- _TASK BRIEF_
Pull out from the material below all lines with "typisk".

BEGIN THE DATA

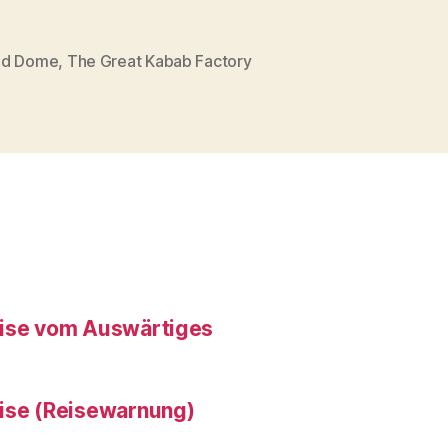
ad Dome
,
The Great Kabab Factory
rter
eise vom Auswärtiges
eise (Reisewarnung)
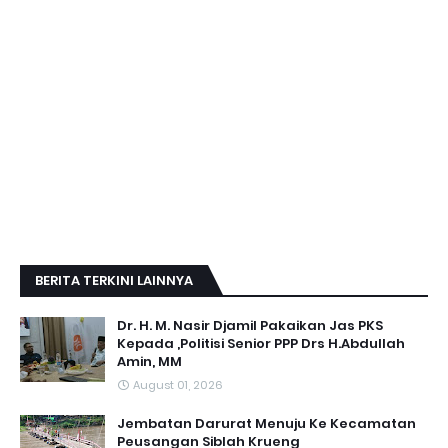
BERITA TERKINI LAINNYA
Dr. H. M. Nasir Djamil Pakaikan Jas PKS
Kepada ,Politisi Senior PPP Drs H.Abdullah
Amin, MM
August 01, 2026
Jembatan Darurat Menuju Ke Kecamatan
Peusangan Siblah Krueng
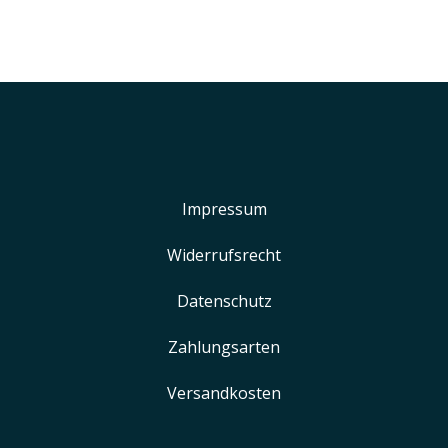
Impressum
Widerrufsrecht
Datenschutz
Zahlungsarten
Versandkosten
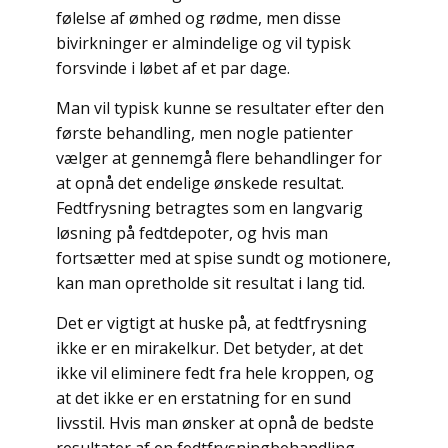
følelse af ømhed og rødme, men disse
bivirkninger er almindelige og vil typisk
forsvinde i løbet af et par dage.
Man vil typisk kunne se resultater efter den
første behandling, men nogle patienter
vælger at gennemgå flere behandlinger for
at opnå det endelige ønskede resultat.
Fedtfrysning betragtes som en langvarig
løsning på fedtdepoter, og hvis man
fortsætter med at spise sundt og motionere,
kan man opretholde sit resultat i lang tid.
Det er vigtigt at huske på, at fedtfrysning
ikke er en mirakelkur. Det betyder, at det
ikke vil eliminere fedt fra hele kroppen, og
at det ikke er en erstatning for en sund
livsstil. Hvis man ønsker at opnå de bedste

END THE DATA
BEGIN THE DATA

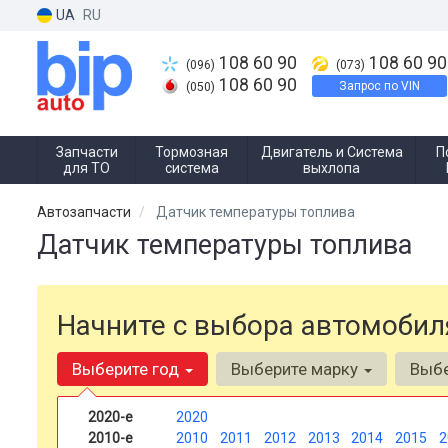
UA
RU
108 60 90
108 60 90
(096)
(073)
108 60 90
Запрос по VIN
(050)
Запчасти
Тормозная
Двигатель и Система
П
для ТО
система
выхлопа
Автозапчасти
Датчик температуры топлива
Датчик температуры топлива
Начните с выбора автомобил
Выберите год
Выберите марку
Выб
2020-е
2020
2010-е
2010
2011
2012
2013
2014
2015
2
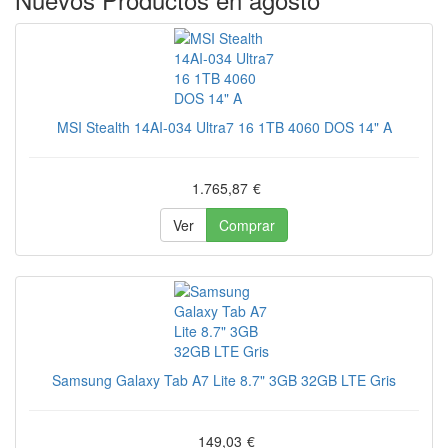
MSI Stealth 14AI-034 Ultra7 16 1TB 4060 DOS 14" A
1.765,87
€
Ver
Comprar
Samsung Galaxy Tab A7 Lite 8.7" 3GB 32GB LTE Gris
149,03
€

END THE DATA

- _RESULT OF THE EXERCISE_
bivirkninger er almindelige og vil typisk
Man vil typisk kunne se resultater efter den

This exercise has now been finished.